In 1999, another son, Young Jin Moon, fell from the 17th floor of a Reno, Nev., hotel. His death was ruled a suicide by the local coroner. A third son, Heung Jin Moon, was killed in a 1984 car crash; four years later, Mr. Moon announced that Heung Jin had been reincarnated in the body of a Zimbabwean church member.
Survivors include his wife; one child from his first marriage; and 10 children from his second marriage, including daughter In Jin Moon, who is trying to reinvigorate the American branch of the Unification movement, and three U.S.-educated sons who have led the Moon organization’s day-to-day operations since late 2009: Kook Jin “Justin” Moon, who founded a gun-manufacturing business in New York and now is chairman of Tong-il, the Moon family’s Korean business conglomerate; Hyung Jin “Sean” Moon, who once honored his parents with 21,000 bows and now leads the church’s international ministry; and Hyun Jin “Preston” Moon, whose estrangement from his family has contributed to upheaval and near-insolvency at the Washington Times.

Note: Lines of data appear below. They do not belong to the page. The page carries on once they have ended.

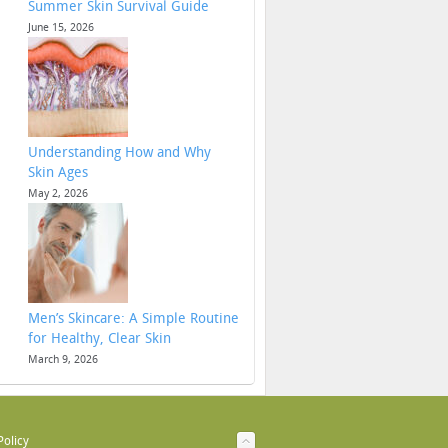
Summer Skin Survival Guide
June 15, 2026
Understanding How and Why
Skin Ages
May 2, 2026
Men’s Skincare: A Simple Routine
for Healthy, Clear Skin
March 9, 2026
Policy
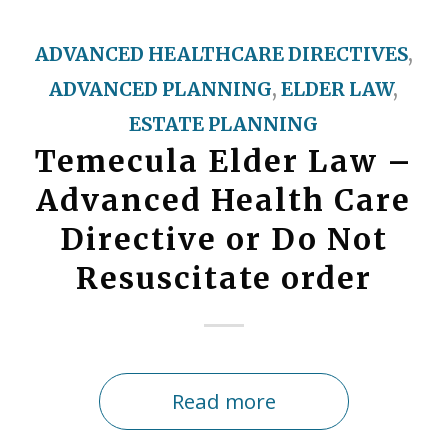
ADVANCED HEALTHCARE DIRECTIVES
,
ADVANCED PLANNING
,
ELDER LAW
,
ESTATE PLANNING
Temecula Elder Law –
Advanced Health Care
Directive or Do Not
Resuscitate order
Read more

Preston Moon took over the newspaper around 2006. But he feuded with his brothers and drew criticism from church insiders for his perceived lack of commitment to the Times’ conservative bent. The Moon family cut off the Times’ $35 million subsidy, sending the newspaper into a tailspin.

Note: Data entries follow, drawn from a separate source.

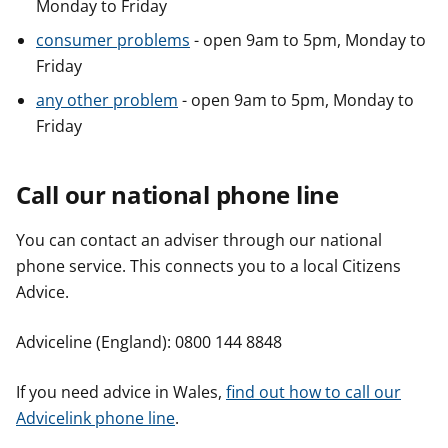
Monday to Friday
consumer problems
- open 9am to 5pm, Monday to
Friday
any other problem
- open 9am to 5pm, Monday to
Friday
Call our national phone line
You can contact an adviser through our national
phone service. This connects you to a local Citizens
Advice.
Adviceline (England): 0800 144 8848
If you need advice in Wales,
find out how to call our
Advicelink phone line
.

Its circulation dwindled and more than half its newsroom was laid off. The metro and sports sections were discontinued and top executives were fired, sparking questions about whether the paper would survive.
Mr. Moon and a team of former Times executives paid $1 to buy the paper back in November 2010, assuming its millions of dollars in debt.

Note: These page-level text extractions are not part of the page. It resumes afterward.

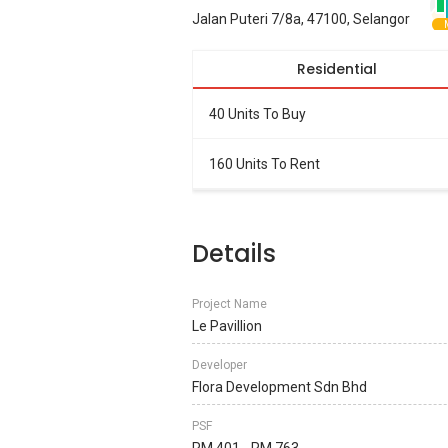
Jalan Puteri 7/8a, 47100, Selangor
Residential
40 Units To Buy
160 Units To Rent
Details
Project Name
Le Pavillion
Developer
Flora Development Sdn Bhd
PSF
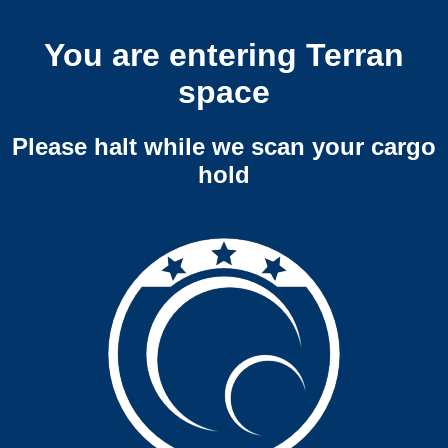
You are entering Terran
space
Please halt while we scan your cargo
hold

Other parts of the Moon empire, always shrouded in secrecy, also seemed to teeter as Mr. Moon aged. In the 1980s, the church settled hundreds of lawsuits in Japan alleging that Unificationists persuaded people to buy religious icons by promising them spiritual powers; the lawsuits gutted what many believed to be the revenue engine of the global Moon network, which had brought in more than $400 million a year.
A church-related automobile manufacturing enterprise in China failed in the 1990s, and the Asian financial crisis of the late 1990s ravaged Mr. Moon’s South Korean businesses, forcing five of 17 into receivership.
Some Moon-related businesses, such as True World Foods, have remained profitable, according to news reports. But the organization’s financial troubles have rippled into the Washington area, where the Christian Bernard jewelry chain filed for bankruptcy in 2008. Church subsidies for the District’s Kirov ballet academy dropped by half in 2009.
The Unification Church itself has reportedly struggled as well. In an effort to boost membership, it loosened stringent rules about marriage, allowing biological parents to choose their children’s spouses and inviting nonbelievers to participate in mass weddings.
Church leaders claim millions of followers worldwide, but a 2009 Washington Times article reported that the church had 110,000 “adherents” worldwide. Scholars’ estimates of U.S. church membership range from fewer than 6,000 people to as many as 50,000, according to the 2009 edition of the Encyclopedia of American Religious History.
Frederick Sontag, a professor of religion who studied Unificationism for decades, once asked Mr. Moon whether his kingdom — so dependent on his own vision and force of personality — would crumble after his death.
“I will continue to lead the church,” Mr. Moon answered, “from the spirit world.”